The physicists turned to a model first proposed in 1952 by mathematician Alan M. Turing (1912–1954). He suggested that biological forms mirror patterns in the concentrations of hypothetical chemicals called morphogens.
Turing postulated that, under appropriate conditions, the reaction of these chemicals and the subsequent diffusion of their reaction products combine to create distinctive patterns from an initially uniform distribution of morphogens. He encapsulated this mechanism in a set of reaction-diffusion differential equations.
By adjusting coefficients in the Turing model's equations, it's possible to vary the initial distribution of the hypothetical morphogens that mix together to create the colors and produce swirls, spots, or stripes.
Researchers had previously used the Turing model to simulate pattern formation in seashells, fish, zebras, leopards, giraffes, and other animals. However, the reaction-diffusion equations were usually solved for a flat rather than a rounded surface.
Liaw and his coworkers worked with a Turing model that involves two interacting morphogens–an activator and a substrate–and takes into account the curvature of the lady beetle's body by using a portion of a spherical surface to approximate the geometry of the wing covers.
"The basic patterns on the curved surface are not different from those on a flat surface," the researchers reported. "However, the exact positions and shapes of the spots and stripes are strongly dependent on the curvature of the surface and the shape of the boundary."

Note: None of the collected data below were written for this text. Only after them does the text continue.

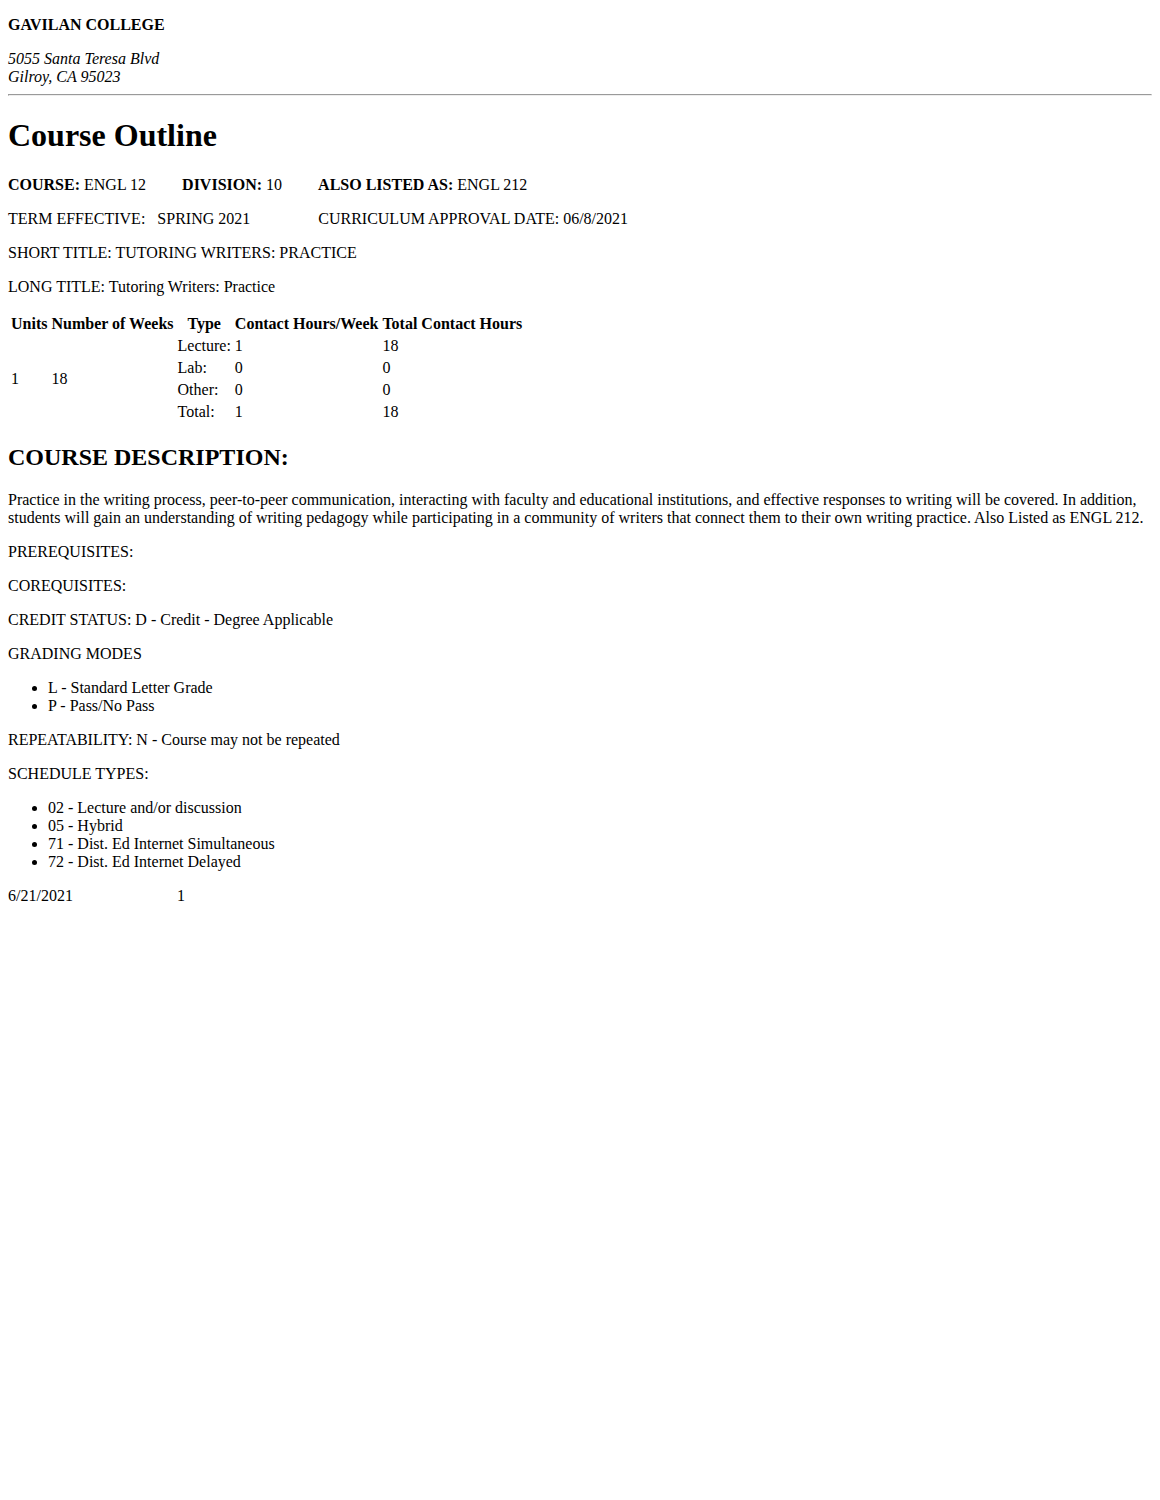GAVILAN COLLEGE
5055 Santa Teresa Blvd
Gilroy, CA 95023
Course Outline
COURSE: ENGL 12 DIVISION: 10 ALSO LISTED AS: ENGL 212
TERM EFFECTIVE: SPRING 2021 CURRICULUM APPROVAL DATE: 06/8/2021
SHORT TITLE: TUTORING WRITERS: PRACTICE
LONG TITLE: Tutoring Writers: Practice
| Units | Number of Weeks | Type | Contact Hours/Week | Total Contact Hours |
| --- | --- | --- | --- | --- |
| 1 | 18 | Lecture: | 1 | 18 |
| Lab: | 0 | 0 |
| Other: | 0 | 0 |
| Total: | 1 | 18 |
COURSE DESCRIPTION:
Practice in the writing process, peer-to-peer communication, interacting with faculty and educational institutions, and effective responses to writing will be covered. In addition, students will gain an understanding of writing pedagogy while participating in a community of writers that connect them to their own writing practice. Also Listed as ENGL 212.
PREREQUISITES:
COREQUISITES:
CREDIT STATUS: D - Credit - Degree Applicable
GRADING MODES
L - Standard Letter Grade
P - Pass/No Pass
REPEATABILITY: N - Course may not be repeated
SCHEDULE TYPES:
02 - Lecture and/or discussion
05 - Hybrid
71 - Dist. Ed Internet Simultaneous
72 - Dist. Ed Internet Delayed
6/21/2021 1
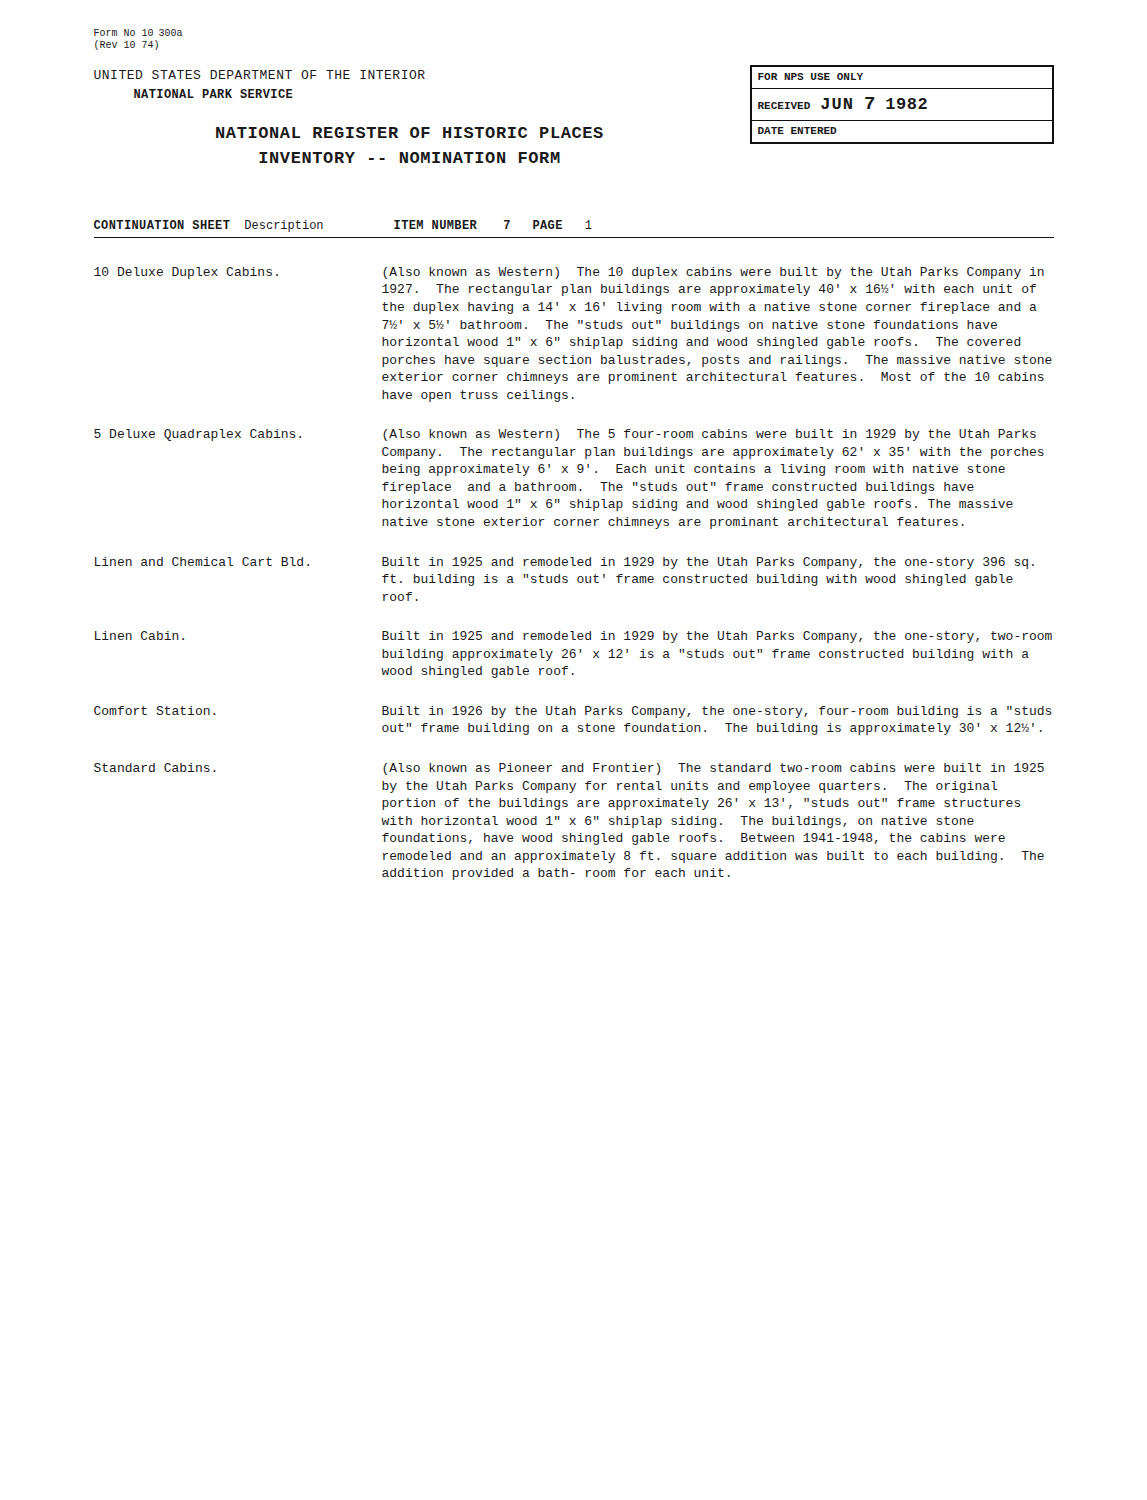Form No 10 300a
(Rev 10 74)
UNITED STATES DEPARTMENT OF THE INTERIOR
NATIONAL PARK SERVICE
NATIONAL REGISTER OF HISTORIC PLACES INVENTORY -- NOMINATION FORM
FOR NPS USE ONLY
RECEIVED JUN 7 1982
DATE ENTERED
CONTINUATION SHEET Description ITEM NUMBER 7 PAGE 1
| 10 Deluxe Duplex Cabins. | (Also known as Western) The 10 duplex cabins were built by the Utah Parks Company in 1927. The rectangular plan buildings are approximately 40' x 16½' with each unit of the duplex having a 14' x 16' living room with a native stone corner fireplace and a 7½' x 5½' bathroom. The "studs out" buildings on native stone foundations have horizontal wood 1" x 6" shiplap siding and wood shingled gable roofs. The covered porches have square section balustrades, posts and railings. The massive native stone exterior corner chimneys are prominent architectural features. Most of the 10 cabins have open truss ceilings. |
| 5 Deluxe Quadraplex Cabins. | (Also known as Western) The 5 four-room cabins were built in 1929 by the Utah Parks Company. The rectangular plan buildings are approximately 62' x 35' with the porches being approximately 6' x 9'. Each unit contains a living room with native stone fireplace and a bathroom. The "studs out" frame constructed buildings have horizontal wood 1" x 6" shiplap siding and wood shingled gable roofs. The massive native stone exterior corner chimneys are prominant architectural features. |
| Linen and Chemical Cart Bld. | Built in 1925 and remodeled in 1929 by the Utah Parks Company, the one-story 396 sq. ft. building is a "studs out' frame constructed building with wood shingled gable roof. |
| Linen Cabin. | Built in 1925 and remodeled in 1929 by the Utah Parks Company, the one-story, two-room building approximately 26' x 12' is a "studs out" frame constructed building with a wood shingled gable roof. |
| Comfort Station. | Built in 1926 by the Utah Parks Company, the one-story, four-room building is a "studs out" frame building on a stone foundation. The building is approximately 30' x 12½'. |
| Standard Cabins. | (Also known as Pioneer and Frontier) The standard two-room cabins were built in 1925 by the Utah Parks Company for rental units and employee quarters. The original portion of the buildings are approximately 26' x 13', "studs out" frame structures with horizontal wood 1" x 6" shiplap siding. The buildings, on native stone foundations, have wood shingled gable roofs. Between 1941-1948, the cabins were remodeled and an approximately 8 ft. square addition was built to each building. The addition provided a bath- room for each unit. |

By adjusting parameters in their model, the physicists could reproduce the patterns displayed by various species of lady beetles native to Taiwan.
"Several common lady beetle patterns, such as spots, stripes, and loops, can be obtained by choosing appropriate diffusion coefficients and simple initial distributions of the morphogens," they concluded. "Our calculation offers one more successful example supporting the reaction-diffusion dynamic process as a quite general mechanism in generating biological patterns."
The researchers are now investigating in greater detail the effects of surface geometry on the patterns produced in reaction-diffusion systems.